*Your instructions:*
Reproduce the source text of every one of the records below character for character, leaving out the pictures.
Source data section start
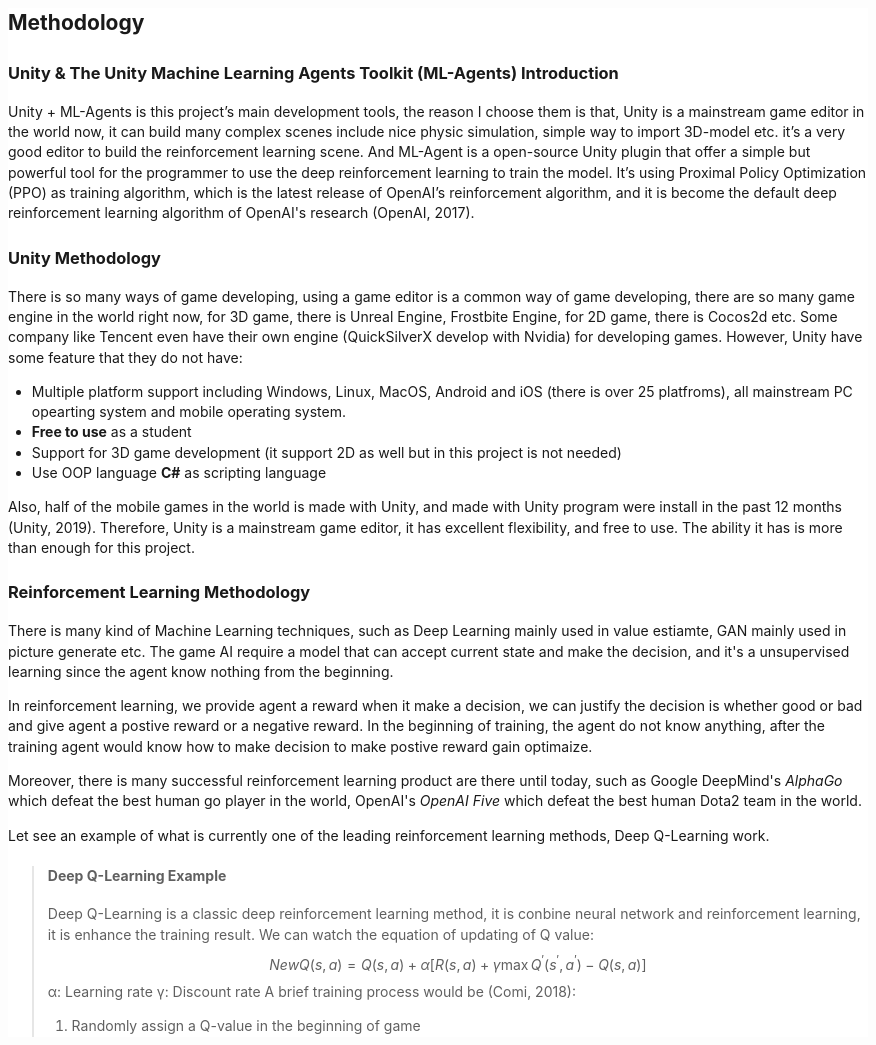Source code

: 
## Methodology

### Unity & **The Unity Machine Learning Agents Toolkit** (ML-Agents)  Introduction

Unity + ML-Agents is this project’s main development tools, the reason I choose them is that, Unity is a mainstream game editor in the world now, it can build many complex scenes include nice physic simulation, simple way to import 3D-model etc. it’s a very good editor to build the reinforcement learning scene. And ML-Agent is a open-source Unity plugin that offer a simple but powerful tool for the programmer to use the deep reinforcement learning to train the model. It’s using Proximal Policy Optimization (PPO) as training algorithm, which is the latest release of OpenAI’s reinforcement algorithm, and it is become the default deep reinforcement learning algorithm of OpenAI's research (OpenAI, 2017).

### Unity Methodology

There is so many ways of game developing, using a game editor is a common way of game developing, there are so many game engine in the world right now, for 3D game, there is Unreal Engine, Frostbite Engine, for 2D game, there is Cocos2d etc. Some company like Tencent even have their own engine (QuickSilverX develop with Nvidia) for developing games. However, Unity have some feature that they do not have:

- Multiple platform support including Windows, Linux, MacOS, Android and iOS (there is over 25 platfroms), all mainstream PC opearting system and mobile operating system.
- **Free to use** as a student
- Support for 3D game development (it support 2D as well but in this project is not needed)
- Use OOP language **C#** as scripting language

Also, half of the mobile games in the world is made with Unity, and made with Unity program were install in the past 12 months (Unity, 2019). Therefore, Unity is a mainstream game editor, it has excellent flexibility, and free to use. The ability it has is more than enough for this project.

### Reinforcement Learning Methodology

There is many kind of Machine Learning techniques, such as Deep Learning mainly used in value estiamte, GAN mainly used in picture generate etc. The game AI require a model that can accept current state and make the decision, and it's a unsupervised learning since the agent know nothing from the beginning. 

In reinforcement learning, we provide agent a reward when it make a decision, we can justify the decision is whether good or bad and give agent a postive reward or a negative reward. In the beginning of training, the agent do not know anything, after the training agent would know how to make decision to make postive reward gain optimaize.

Moreover, there is many successful reinforcement learning product are there until today, such as Google DeepMind's *AlphaGo* which defeat the best human go player in the world, OpenAI's *OpenAI Five* which defeat the best human Dota2 team in the world.

Let see an example of what is currently one of the leading reinforcement learning methods, Deep Q-Learning work.

> #### Deep Q-Learning Example 
>
> Deep Q-Learning is a classic deep reinforcement learning method, it is conbine neural network and reinforcement learning, it is enhance the training result. We can watch the equation of updating of Q value:
> $$
> N e w Q(s, a)=Q(s, a)+\alpha\left[R(s, a)+\gamma \max Q^{\prime}\left(s^{\prime}, a^{\prime}\right)-Q(s, a)\right]
> $$
> α: Learning rate
> γ: Discount rate
> A brief training process would be (Comi, 2018):
>
> 1. Randomly assign a Q-value in the beginning of game

[ML-Agent installation guide]: https://github.com/Unity-Technologies/ml-agents/blob/master/docs/Installation.md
Source data section end
*Answer section:*
Source code

: 
## Methodology

### Unity & **The Unity Machine Learning Agents Toolkit** (ML-Agents)  Introduction

Unity + ML-Agents is this project’s main development tools, the reason I choose them is that, Unity is a mainstream game editor in the world now, it can build many complex scenes include nice physic simulation, simple way to import 3D-model etc. it’s a very good editor to build the reinforcement learning scene. And ML-Agent is a open-source Unity plugin that offer a simple but powerful tool for the programmer to use the deep reinforcement learning to train the model. It’s using Proximal Policy Optimization (PPO) as training algorithm, which is the latest release of OpenAI’s reinforcement algorithm, and it is become the default deep reinforcement learning algorithm of OpenAI's research (OpenAI, 2017).

### Unity Methodology

There is so many ways of game developing, using a game editor is a common way of game developing, there are so many game engine in the world right now, for 3D game, there is Unreal Engine, Frostbite Engine, for 2D game, there is Cocos2d etc. Some company like Tencent even have their own engine (QuickSilverX develop with Nvidia) for developing games. However, Unity have some feature that they do not have:

- Multiple platform support including Windows, Linux, MacOS, Android and iOS (there is over 25 platfroms), all mainstream PC opearting system and mobile operating system.
- **Free to use** as a student
- Support for 3D game development (it support 2D as well but in this project is not needed)
- Use OOP language **C#** as scripting language

Also, half of the mobile games in the world is made with Unity, and made with Unity program were install in the past 12 months (Unity, 2019). Therefore, Unity is a mainstream game editor, it has excellent flexibility, and free to use. The ability it has is more than enough for this project.

### Reinforcement Learning Methodology

There is many kind of Machine Learning techniques, such as Deep Learning mainly used in value estiamte, GAN mainly used in picture generate etc. The game AI require a model that can accept current state and make the decision, and it's a unsupervised learning since the agent know nothing from the beginning. 

In reinforcement learning, we provide agent a reward when it make a decision, we can justify the decision is whether good or bad and give agent a postive reward or a negative reward. In the beginning of training, the agent do not know anything, after the training agent would know how to make decision to make postive reward gain optimaize.

Moreover, there is many successful reinforcement learning product are there until today, such as Google DeepMind's *AlphaGo* which defeat the best human go player in the world, OpenAI's *OpenAI Five* which defeat the best human Dota2 team in the world.

Let see an example of what is currently one of the leading reinforcement learning methods, Deep Q-Learning work.

> #### Deep Q-Learning Example 
>
> Deep Q-Learning is a classic deep reinforcement learning method, it is conbine neural network and reinforcement learning, it is enhance the training result. We can watch the equation of updating of Q value:
> $$
> N e w Q(s, a)=Q(s, a)+\alpha\left[R(s, a)+\gamma \max Q^{\prime}\left(s^{\prime}, a^{\prime}\right)-Q(s, a)\right]
> $$
> α: Learning rate
> γ: Discount rate
> A brief training process would be (Comi, 2018):
>
> 1. Randomly assign a Q-value in the beginning of game

[ML-Agent installation guide]: https://github.com/Unity-Technologies/ml-agents/blob/master/docs/Installation.md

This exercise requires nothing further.